## Supplied passage
----

38      In final address Mr Miles made reference to the serious sexual assault matters to which the plaintiff had been subjected many years prior to 20 October 1999.  I accept that it would be impermissible to rely on such matters as being causative of compensable injury for the purposes of this application.

39      I also accept Mr Miles’ submissions that it is probable that the plaintiff’s participation in a sexual harassment survey in or about 2015 reignited her memories of those earlier events.

40      I am satisfied on the whole of the evidence that Ms Murray’s later employment, particularly in 2015 and 2016, when she was working at the Operational Safety Unit at the Victoria Police Academy, exposed her to bullying and harassment to the extent that she described her workplace as being “toxic” in evidence given in this application.

41      I regarded Ms Murray as a truthful and reliable witness.

42      While not discounting the impact of serious sexual assaults occurring many years earlier, I am satisfied that her employment with Victoria Police, particularly between January 2015 and April 2016 was causative to a significant extent of her diagnosed psychiatric condition. 

43      I also accept, on the basis of all of the medical evidence, together with the evidence of the plaintiff and her supporting lay witnesses, that as a result of her diagnosed psychiatric condition she has been forced to permanently give up her police career and presently has no capacity for any suitable employment.

44      At the time she ceased her employment she was 53 years of age and had been a member of the Police Force for over 30 years.  She gave evidence before me that as a senior sergeant she was earning approximately $110,000 per year.  She also gave evidence that but for her injury it was her intention to continue working into her 60s and seek further promotion.[29]

[29]T 32, L 20 to T 33, L 15

45      In final address Mr Miles also submitted that the consequences suffered by Ms Murray needed to meet the statutory test of “severe” rather than “serious”.  Such a distinction has been well recognised by appellate courts at least since Mobilio v Balliotis.[30] 

[30][1998] 3 VR 833 esp at 846 per Brooking JA

46      The consequences for Ms Murray in the present case can be shortly described.  She has lost her police career at a time when she could reasonably have expected to be promoted to the rank of inspector.  She is now in receipt of an ESSSuper pension, additionally she is presently regarded as incapable of any suitable employment and has not sought any alternative employment since ceasing with Victoria Police in 2016.  The lay affidavit material from her mother and her partner satisfy me that her emotional state is such that she is unlikely, in the foreseeable future, to regain any valuable capacity to return to the labour market.  Such consequences in terms of pecuniary loss are extreme.  In my view they can fairly be described as severe.  They must be viewed as permanent given nothing more than speculation of some positive change in the future.  In light of the observations of Ms Murray’s mother and partner.  I am not satisfied that any amelioration of her symptoms in the foreseeable future would lead to any relevant change in Ms Murray’s capacity for suitable employment.

----

## Data supplied
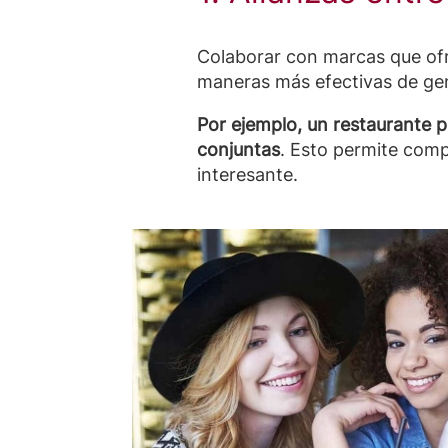
Colaborar con marcas que ofr
maneras más efectivas de gen
Por ejemplo, un restaurante 
conjuntas
. Esto permite comp
interesante.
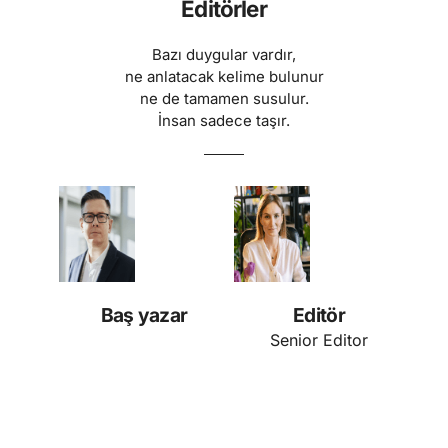
Editörler
Bazı duygular vardır,
ne anlatacak kelime bulunur
ne de tamamen susulur.
İnsan sadece taşır.
Baş yazar
Editör
Senior Editor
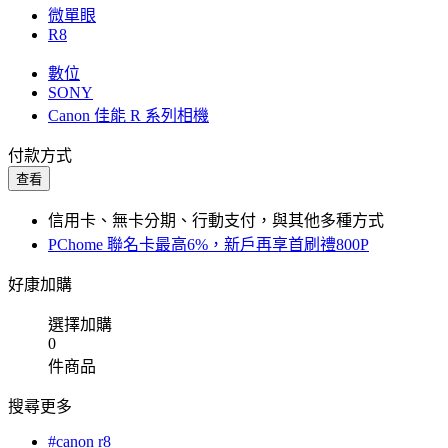
微單眼
R8
數位
SONY
Canon 佳能 R 系列相機
付款方式
查看
信用卡、無卡分期、行動支付，與其他多種方式
PChome 聯名卡最高6%，新戶再享首刷禮800P
好康加購
選擇加購
0
件商品
搜尋更多
#canon r8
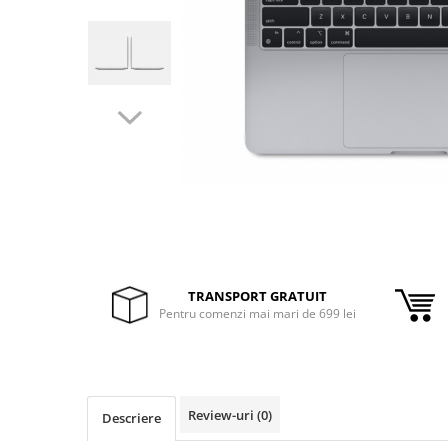
Inele Smart
Ochelari Smart
Smartphone IPhone
Sisteme PC & Periferice
Sisteme Desktop & Monitoare
PC NUC
Gaming PC & Console
Desk Gaming
TRANSPORT GRATUIT
Microfoane & Casti Gaming
Pentru comenzi mai mari de 699 lei
Mouse Gaming
Scaune Gaming
Tastaturi Gaming
Card Reader
Review-uri
(0)
Descriere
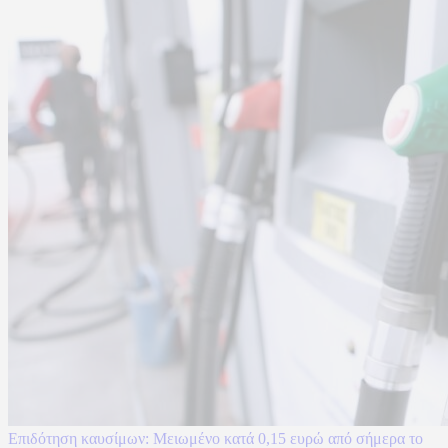
Επιδότηση καυσίμων: Μειωμένο κατά 0,15 ευρώ από σήμερα το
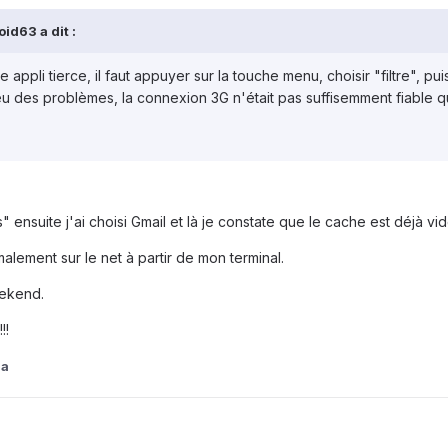
id63 a dit :
e appli tierce, il faut appuyer sur la touche menu, choisir "filtre", pui
ssi eu des problèmes, la connexion 3G n'était pas suffisemment fiable
ons" ensuite j'ai choisi Gmail et là je constate que le cache est déjà vid
rmalement sur le net à partir de mon terminal.
eekend.
!!
za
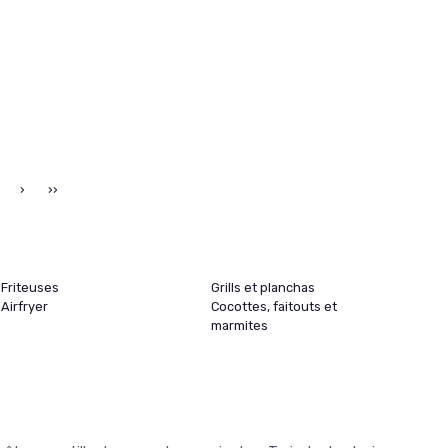
›
››
Friteuses
Grills et planchas
Airfryer
Cocottes, faitouts et
marmites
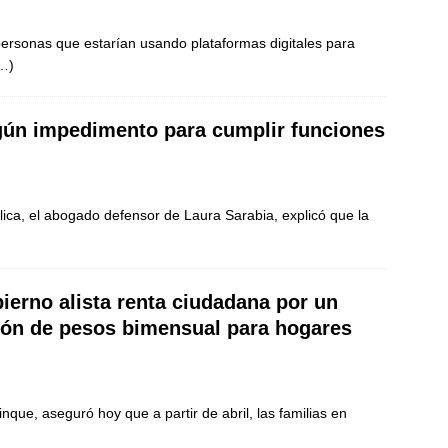
personas que estarían usando plataformas digitales para
…)
ngún impedimento para cumplir funciones
ica, el abogado defensor de Laura Sarabia, explicó que la
ierno alista renta ciudadana por un
lón de pesos bimensual para hogares
nque, aseguró hoy que a partir de abril, las familias en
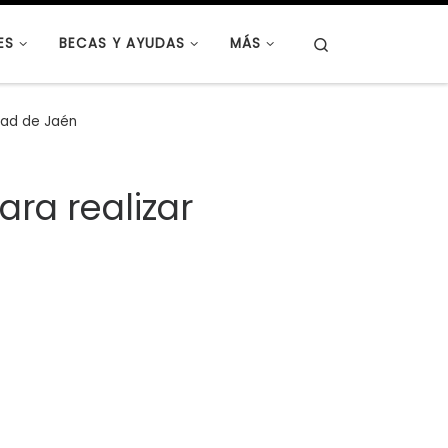
Search
ES
BECAS Y AYUDAS
MÁS
idad de Jaén
ara realizar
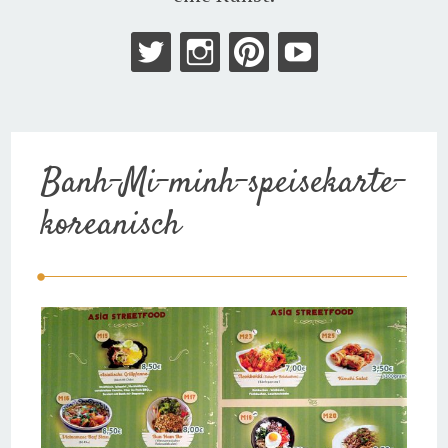
Banh-Mi-minh-speisekarte-
koreanisch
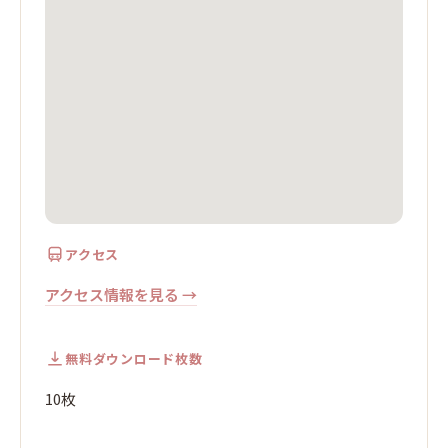
アクセス
アクセス情報を見る →
無料ダウンロード枚数
10枚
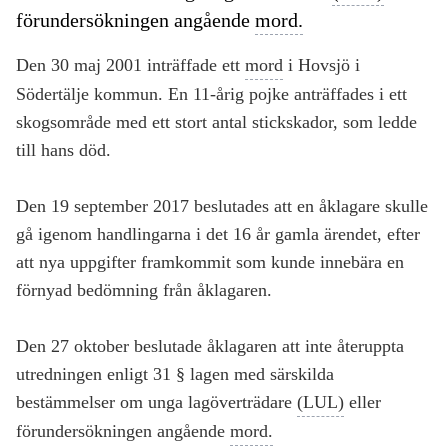
förundersökningen angående
mord.
Den 30 maj 2001 inträffade ett
mord
i Hovsjö i
Södertälje kommun. En 11-årig pojke anträffades i ett
skogsområde med ett stort antal stickskador, som ledde
till hans död.
Den 19 september 2017 beslutades att en åklagare skulle
gå igenom handlingarna i det 16 år gamla ärendet, efter
att nya uppgifter framkommit som kunde innebära en
förnyad bedömning från åklagaren.
Den 27 oktober beslutade åklagaren att inte återuppta
utredningen enligt 31 § lagen med särskilda
bestämmelser om unga lagöverträdare
(LUL)
eller
förundersökningen angående
mord.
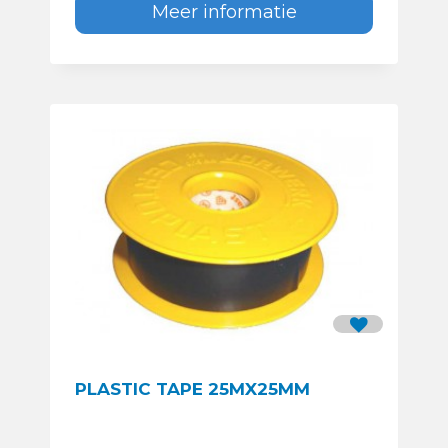
Meer informatie
PLASTIC TAPE 25MX25MM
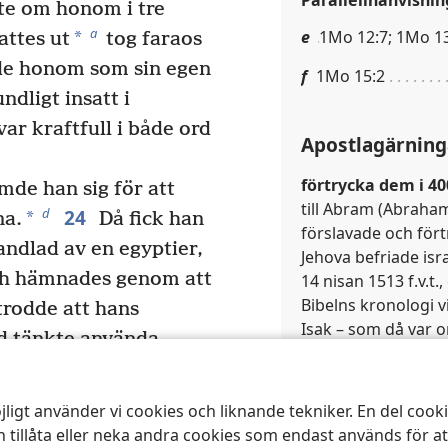
Parallellhänvisnin
te om honom i tre
a
e
1Mo 12:7; 1Mo 13
*
attes ut
tog faraos
de honom som sin egen
f
1Mo 15:2
ndligt insatt i
ar kraftfull i både ord
Apostlagärning
förtrycka dem i 40
mde han sig för att
till Abram (Abraham
24
d
*
na.
Då fick han
förslavade och fört
andlad av en egyptier,
Jehova befriade isr
ch hämnades genom att
14 nisan 1513 f.v.t.
Bibelns kronologi v
rodde att hans
Isak – som då var o
ud tänkte använda
behandlad av sin ha
 det gjorde de inte.
19 år tidigare av Sa
 två av dem slogs, och
Det kan vara så att
jligt använder vi cookies och liknande tekniker. En del coo
skulle ärva förstfö
an sa: ’Män, ni är
 tillåta eller neka andra cookies som endast används för a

----

## What to work on
1. Transcribe the judgment from "38      In final address" to "in this application.".
2. Based on the judgment, state whether each statement holds, answering yes or no and quoting the deciding words: (a) Ms Murray was 53 years of age when she ceased her employment; (b) the court considered Ms Murray an unreliable witness; (c) Ms Murray has sought alternative employment since leaving Victoria Police.
The items are separate material, unconnected to the judgment.

## Per-task answers
1.
38      In final address Mr Miles made reference to the serious sexual assault matters to which the plaintiff had been subjected many years prior to 20 October 1999.  I accept that it would be impermissible to rely on such matters as being causative of compensable injury for the purposes of this application.

39      I also accept Mr Miles’ submissions that it is probable that the plaintiff’s participation in a sexual harassment survey in or about 2015 reignited her memories of those earlier events.

40      I am satisfied on the whole of the evidence that Ms Murray’s later employment, particularly in 2015 and 2016, when she was working at the Operational Safety Unit at the Victoria Police Academy, exposed her to bullying and harassment to the extent that she described her workplace as being “toxic” in evidence given in this application.

2.
(a) Yes: "At the time she ceased her employment she was 53 years of age"
(b) No: "I regarded Ms Murray as a truthful and reliable witness."
(c) No: "has not sought any alternative employment since ceasing with Victoria Police in 2016"